Expensive but are they worth the price


----------



## goose_slayer28 (Mar 28, 2005)

where else can you get 1 doz full bodies for 240.00 let me know and do they look half as real as the avery green head gear NO WAY if you want to kil;l geese theres lots aways around it but IM convinced you need to look and sound real and that all starts with the decoys you use I only use avery shells and full bodies why because they work thats my opinion....


----------



## 4CurlRedleg (Aug 31, 2003)

:thumb:


----------



## buchwheat (Feb 8, 2005)

Thanks
Me and my friend are going to get some and split the cost.
If youve ever been in the sportsman warehouse in fargo thats where were going to get them

THEY LOOK REAL


----------



## purepower (Sep 11, 2004)

i love my avery's


----------



## SBEIIstyle (Feb 3, 2005)

Great dekes, just gotta take care of them witch is a given for any decoy , and they'll be a great investment towards your future hunting success.


----------



## quackattack (Sep 27, 2003)

Well if your wondering how realistic they are, I got 6 a few weeks ago and I live out in the country right outside of Grand Forks, so I thought i'd have some fun.
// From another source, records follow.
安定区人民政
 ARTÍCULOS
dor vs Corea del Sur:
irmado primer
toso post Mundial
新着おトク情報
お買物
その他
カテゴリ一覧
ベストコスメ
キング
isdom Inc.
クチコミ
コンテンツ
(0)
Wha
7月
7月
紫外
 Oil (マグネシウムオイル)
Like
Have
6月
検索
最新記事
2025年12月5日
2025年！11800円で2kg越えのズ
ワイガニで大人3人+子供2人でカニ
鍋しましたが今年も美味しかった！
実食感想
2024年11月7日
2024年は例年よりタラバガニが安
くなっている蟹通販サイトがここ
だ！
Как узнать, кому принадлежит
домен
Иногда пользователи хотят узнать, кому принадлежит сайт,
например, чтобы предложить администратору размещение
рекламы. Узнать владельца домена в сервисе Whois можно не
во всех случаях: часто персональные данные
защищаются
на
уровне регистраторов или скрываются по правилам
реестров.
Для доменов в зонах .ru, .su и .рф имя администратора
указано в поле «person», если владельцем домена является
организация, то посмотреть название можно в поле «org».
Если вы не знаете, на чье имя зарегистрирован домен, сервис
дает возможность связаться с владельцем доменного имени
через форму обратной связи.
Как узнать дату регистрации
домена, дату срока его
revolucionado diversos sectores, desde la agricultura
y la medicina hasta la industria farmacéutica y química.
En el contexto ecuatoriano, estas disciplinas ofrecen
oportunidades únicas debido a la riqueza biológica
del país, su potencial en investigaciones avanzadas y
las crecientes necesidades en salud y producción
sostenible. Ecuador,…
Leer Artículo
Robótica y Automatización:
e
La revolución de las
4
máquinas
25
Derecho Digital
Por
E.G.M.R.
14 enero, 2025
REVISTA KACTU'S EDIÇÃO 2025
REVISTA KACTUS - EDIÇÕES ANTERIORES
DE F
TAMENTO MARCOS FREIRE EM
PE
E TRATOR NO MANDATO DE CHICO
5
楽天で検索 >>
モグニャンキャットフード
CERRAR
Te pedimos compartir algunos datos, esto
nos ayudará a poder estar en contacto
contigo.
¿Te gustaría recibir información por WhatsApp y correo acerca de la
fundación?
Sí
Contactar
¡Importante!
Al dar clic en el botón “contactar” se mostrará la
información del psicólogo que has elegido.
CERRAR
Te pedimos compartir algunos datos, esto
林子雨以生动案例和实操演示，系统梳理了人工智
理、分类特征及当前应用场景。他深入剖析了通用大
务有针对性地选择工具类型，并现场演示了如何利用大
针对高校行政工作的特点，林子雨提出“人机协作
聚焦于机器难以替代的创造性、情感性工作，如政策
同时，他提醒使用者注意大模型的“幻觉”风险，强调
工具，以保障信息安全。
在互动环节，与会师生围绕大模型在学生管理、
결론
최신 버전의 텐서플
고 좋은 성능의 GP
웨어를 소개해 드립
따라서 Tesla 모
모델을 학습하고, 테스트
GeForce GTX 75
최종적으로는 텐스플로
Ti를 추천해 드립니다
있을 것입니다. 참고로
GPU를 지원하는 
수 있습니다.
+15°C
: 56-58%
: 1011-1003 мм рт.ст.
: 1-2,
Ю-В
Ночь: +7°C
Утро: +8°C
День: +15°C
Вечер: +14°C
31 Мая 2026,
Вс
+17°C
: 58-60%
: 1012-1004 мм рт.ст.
I put the 6 GHG's in the yard quite aways from our house and people would drive down the gravel road and slam on their brakes and stop and point at the decoys. :lol: And they were only about 50 yards off the road. So yes they are realistic. They aren't the most durable decoy i've ever bought, but like everyone else has told you, treat them good and they will last forever. 
:beer:


----------



## buchwheat (Feb 8, 2005)

Thanks ofr the help
if you have any other input just post more


----------



## Drew Willemsen (Sep 29, 2003)

the trailer will be stacked with em this fall!!! :beer:


----------